P3s are about partnerships.  Partnerships imply a relationship.  The quality of the relationship will determine the success of the project.  If one of the partners feels disadvantaged, then the relationship will not work and the project will not likely succeed.  That is why due diligence, proper risk allocation, and a recognition of different negotiating realities will be vital to the success of the partnership.

Only with heightened awareness can we overcome the stigma associated with private-sector participation and engage Canadians in a more nuanced debate – no mean feat in a world where, for some, P3 is a four-letter word.

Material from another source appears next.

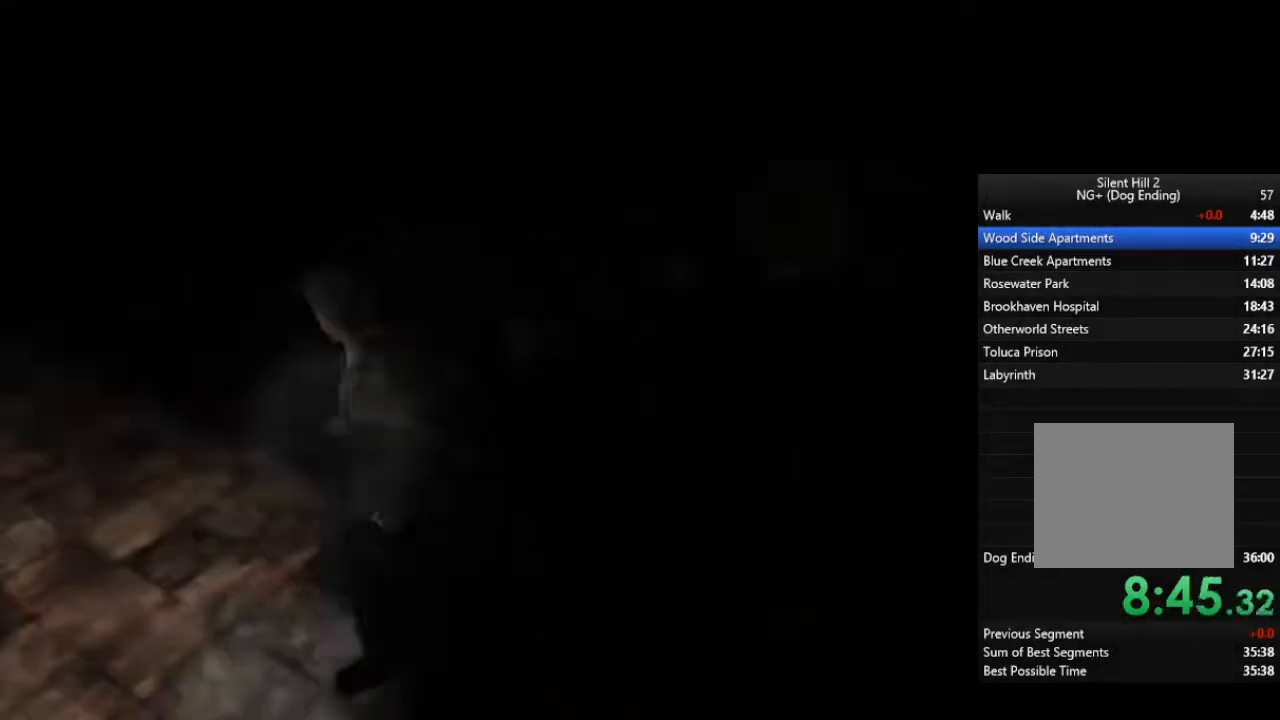
{"buttons": [], "left_stick": "left", "right_stick": "center", "events": [[67, "CROSS", "down"], [133, "CROSS", "up"], [167, "left_stick", "left"], [200, "CROSS", "down"], [267, "CROSS", "up"], [300, "CROSS", "down"], [367, "CROSS", "up"], [400, "CROSS", "down"], [467, "CROSS", "up"]]}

I am reminded of Dr. McFetridge’s observation in an article he wrote for the C.D. Howe Institute, “A good idea, well presented, can overcome entrenched resistance.”

In his budget speech, Ralph Goodale described the New Deal for Canada’s communities as being about “doing things differently and doing things better.” 

I would say the same thing about public-private partnerships.  Although we have a long way to go, you can be assured that P3s are finally getting more attention in Ottawa.

Why?  Because we recognize that the P3 approach has the potential to unite the efforts of all levels of government and the private sector in support of national goals. It holds the promise of a “made-in-Canada solution” – a solution draws on our country’s finest values of pragmatism, resourcefulness and cooperation. It is a rational idea whose time has come.

We welcome your ideas on P3s, and I look forward to discussing this with you further.

Your engagement in the issues of the day and your desire for a better future are a promising sign for Canada – a nation on the threshold of a new decade of achievement. Thank you.